Wertschätzung erfahren Kütemeyer, Unger und Maier auch von ganz anderer Seite: Im Beirat ist das Silicon Valley vertreten – unter anderem mit dem Verantwortlichen für AI von Google. Hier geht es allerdings in erster Linie nicht um den Kaffee oder den Cappuccino, sondern um die technische Entwicklung, die Nunc angestoßen hat. „Als wir mit unserer Idee vor zwei, drei Jahren namhafte Hersteller angefragt haben, haben die alle abgewunken“, berichtet Dominik Maier: Das lasse sich nicht umsetzen, hieß es.
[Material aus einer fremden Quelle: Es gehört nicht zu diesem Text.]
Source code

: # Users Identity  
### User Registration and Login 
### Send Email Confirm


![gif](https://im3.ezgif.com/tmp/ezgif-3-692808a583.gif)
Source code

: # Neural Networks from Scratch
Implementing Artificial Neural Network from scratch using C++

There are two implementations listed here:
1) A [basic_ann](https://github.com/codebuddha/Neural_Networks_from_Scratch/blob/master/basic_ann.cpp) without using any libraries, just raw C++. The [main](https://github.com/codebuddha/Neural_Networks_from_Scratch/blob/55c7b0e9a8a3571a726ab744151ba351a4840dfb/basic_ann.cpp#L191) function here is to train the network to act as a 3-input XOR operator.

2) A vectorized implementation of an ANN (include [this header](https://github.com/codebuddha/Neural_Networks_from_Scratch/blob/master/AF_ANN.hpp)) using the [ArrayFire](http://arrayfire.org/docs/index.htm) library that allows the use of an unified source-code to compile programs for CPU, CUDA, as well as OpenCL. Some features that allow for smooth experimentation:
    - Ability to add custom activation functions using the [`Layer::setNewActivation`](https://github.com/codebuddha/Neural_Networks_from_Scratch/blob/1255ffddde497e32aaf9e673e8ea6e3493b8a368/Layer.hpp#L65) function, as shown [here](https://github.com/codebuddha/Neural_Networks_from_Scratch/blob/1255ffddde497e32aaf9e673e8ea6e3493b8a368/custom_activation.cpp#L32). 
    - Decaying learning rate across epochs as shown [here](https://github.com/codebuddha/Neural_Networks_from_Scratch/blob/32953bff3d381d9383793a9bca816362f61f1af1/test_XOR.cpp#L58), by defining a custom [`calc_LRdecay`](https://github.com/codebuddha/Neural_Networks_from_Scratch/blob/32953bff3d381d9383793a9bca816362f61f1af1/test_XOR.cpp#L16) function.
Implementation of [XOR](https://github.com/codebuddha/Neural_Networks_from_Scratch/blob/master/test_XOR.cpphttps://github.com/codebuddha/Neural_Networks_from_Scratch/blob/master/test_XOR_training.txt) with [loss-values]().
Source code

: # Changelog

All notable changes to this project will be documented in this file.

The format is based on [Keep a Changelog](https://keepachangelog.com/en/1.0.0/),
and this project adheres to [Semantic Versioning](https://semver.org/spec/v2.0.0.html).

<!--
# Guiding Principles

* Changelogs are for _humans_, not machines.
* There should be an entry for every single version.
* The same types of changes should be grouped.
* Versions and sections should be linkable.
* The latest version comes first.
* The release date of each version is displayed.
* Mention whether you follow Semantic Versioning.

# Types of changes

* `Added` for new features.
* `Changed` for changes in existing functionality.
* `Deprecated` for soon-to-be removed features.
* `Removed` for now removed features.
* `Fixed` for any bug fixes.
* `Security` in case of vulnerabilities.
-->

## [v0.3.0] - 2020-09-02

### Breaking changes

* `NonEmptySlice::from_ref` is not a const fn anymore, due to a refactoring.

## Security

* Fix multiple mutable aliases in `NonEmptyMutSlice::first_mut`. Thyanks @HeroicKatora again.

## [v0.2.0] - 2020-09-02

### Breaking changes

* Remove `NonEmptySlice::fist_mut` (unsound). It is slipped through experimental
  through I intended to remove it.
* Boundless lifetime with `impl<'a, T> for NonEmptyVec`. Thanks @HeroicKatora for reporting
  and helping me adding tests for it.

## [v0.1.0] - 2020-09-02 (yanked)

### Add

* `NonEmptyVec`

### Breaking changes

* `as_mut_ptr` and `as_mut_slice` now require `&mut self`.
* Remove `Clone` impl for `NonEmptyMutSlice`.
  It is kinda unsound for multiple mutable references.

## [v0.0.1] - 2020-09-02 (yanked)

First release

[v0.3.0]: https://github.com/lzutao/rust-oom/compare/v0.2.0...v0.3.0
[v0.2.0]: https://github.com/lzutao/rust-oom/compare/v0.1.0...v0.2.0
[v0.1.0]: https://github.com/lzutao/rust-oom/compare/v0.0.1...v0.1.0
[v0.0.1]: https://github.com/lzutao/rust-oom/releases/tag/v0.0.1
Er lächelt. In diesem Sommer wird Nunc die ersten Bestellungen ausliefern.
Kaffee ist eine Einbahnstraße, sagt Maier. Wer etwa von löslichem Kaffee über eine Pad-Maschine beim Vollautomaten gelandet ist, werde nicht mehr zurückgehen wollen. Der nächste Schritt zu mehr Genuss wäre eine Siebträgermaschine plus Mühle. Hier setzt die Nunc an. Sie erleichtert nicht nur die Bedienung, sondern kommt – so die Macher – mit „Gelinggarantie“. Die Nunc soll auch keine Konkurrenz zu echten Baristas sein. Als Zielgruppe setzen Kütemeyer, Unger und Maier auf Privathaushalte, Praxen, Kanzleien oder Büros „wo man sich Zeit und Raum für einen guten Kaffee nimmt“. George Clooney würde ergänzen: What else?